Die Passagierin ist der Meinung, die Servierkräfte hätten die hohe Temperatur der Suppenschüssel kontrollieren müssen. Der Passagierin sei nach dem Unglück trotz ihrer Bitte um Crushed Ice in einer Stoffserviette zum Kühlen lediglich ein Becher Eiswürfel und eine Papierserviette gereicht worden. Ihr sei keine Brandsalbe gebracht worden. Es sei kein Arzt ausgerufen worden. Nach der Landung sei sie nicht am Gate versorgt worden. Ihr sei keine Spezialklinik für Verbrennungen in New York, sondern lediglich eine normale Klinik, wo sie auch behandelt wurde, empfohlen worden. Sie habe Schmerzen erlitten. Sie sei durch den Vorfall psychisch angeschlagen. Daher beantragte sie die Zahlung eines angemessenen, mindestens fünfstelligen Schmerzensgeldes und die Feststellung, dass die beklagte Fluggesellschaft ihr alle Schäden, auch die wegen der psychischen Folgen, ersetzt. Die Fluggesellschaft lehnte die Zahlung von Schmerzensgeld und weiteren Schadensersatz mit der Begründung ab, die Passagierin müsse sich ein überwiegendes Mitverschulden anrechnen lassen. Den Passagieren würden die Speisen und Getränke mit der gebotenen Sorgfalt angereicht – die Suppen nicht zu heiß und nicht bis zum Rand gefüllt. Die Passagierin habe ihre Suppe in einer stark zurückgeneigten Position zu sich genommen.
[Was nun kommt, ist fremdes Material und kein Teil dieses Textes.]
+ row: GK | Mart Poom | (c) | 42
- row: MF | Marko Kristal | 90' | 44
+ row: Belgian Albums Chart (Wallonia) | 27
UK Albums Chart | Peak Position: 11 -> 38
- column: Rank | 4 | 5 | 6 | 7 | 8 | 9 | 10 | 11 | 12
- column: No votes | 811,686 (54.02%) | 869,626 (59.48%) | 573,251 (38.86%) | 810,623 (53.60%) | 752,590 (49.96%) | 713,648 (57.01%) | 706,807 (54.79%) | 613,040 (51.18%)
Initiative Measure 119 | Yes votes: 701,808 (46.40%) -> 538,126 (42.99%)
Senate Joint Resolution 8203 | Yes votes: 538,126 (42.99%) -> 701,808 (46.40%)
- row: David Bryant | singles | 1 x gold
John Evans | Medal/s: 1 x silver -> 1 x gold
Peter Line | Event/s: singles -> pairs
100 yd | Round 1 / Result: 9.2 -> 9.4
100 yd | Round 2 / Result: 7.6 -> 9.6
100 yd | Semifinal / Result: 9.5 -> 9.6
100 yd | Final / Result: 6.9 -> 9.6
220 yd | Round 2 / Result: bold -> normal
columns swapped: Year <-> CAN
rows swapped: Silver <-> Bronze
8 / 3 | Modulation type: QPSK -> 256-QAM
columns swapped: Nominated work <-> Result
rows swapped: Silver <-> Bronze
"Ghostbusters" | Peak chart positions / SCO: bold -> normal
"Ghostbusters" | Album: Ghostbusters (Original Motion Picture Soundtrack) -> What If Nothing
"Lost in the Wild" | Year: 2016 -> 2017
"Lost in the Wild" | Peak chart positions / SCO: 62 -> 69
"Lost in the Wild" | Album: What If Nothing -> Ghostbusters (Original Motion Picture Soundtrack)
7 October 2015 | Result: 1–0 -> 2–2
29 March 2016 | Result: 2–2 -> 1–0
Das Landgericht hat der Passagierin Schmerzensgeld und weiteren Schadensersatz verwehrt; ein verschuldensunabhängiger Anspruch aus Art. 21 i.V.m. Art. 17 des Montrealer Übereinkommens (MÜ) scheitere an dem Mitverschulden der Passagierin, das das Landgericht mit 100 % angesetzt hat:

Nach dem maßgeblichen Art. 20 MÜ reicht ein sog. „Verschulden gegen sich selbst“, also wenn ein Geschädigter unter Verstoß gegen Treu und Glauben diejenigen zumutbaren Maßnahmen unterlässt, die ein vernünftiger, wirtschaftlich denkender Mensch nach Lage der Dinge ergreifen würde, um Schaden von sich abzuwenden oder zu mindern. Dabei ging das Gericht davon aus, dass die Passagierin die Suppe in einer stark zurückgeneigten Position verzehren wollte. Anders seien die Verbrennungen und deren Lokalisation auf dem Ausschnitt der Passagierin nicht zu erklären. Hätte die Passagierin aufrecht gesessen und wäre die Porzellanschale wirklich so brühend heiß gewesen, hätte die Passagierin die Suppe wohl höchstens umgekippt. Es wäre ihr nicht gelungen, die Schale bis zur Brust anzuheben. Jedenfalls hätte die Passagierin die Verpflichtung ge
habt, die Temperatur der Schale zuvor zu prüfen, genau wie auch die Temperatur der Suppenflüssigkeit in der Suppenschale. Die Passagierin habe aber vorgetragen, dass sie die Schale in aufrechter Position sitzend in einer Bewegung zum Mund geführt habe, d.h. sie habe die Temperatur der Schale vor dem Anheben gerade nicht geprüft. Hätte sie die Schale vor dem Anfassen geprüft, hätte sie sie erst gar nicht angehoben und die Verletzungen seien vermieden worden.

Die angeblich unzureichende und zögerliche Nachsorge der Verletzungen an Bord habe nicht erkennbar zu einem eigenen Schaden geführt.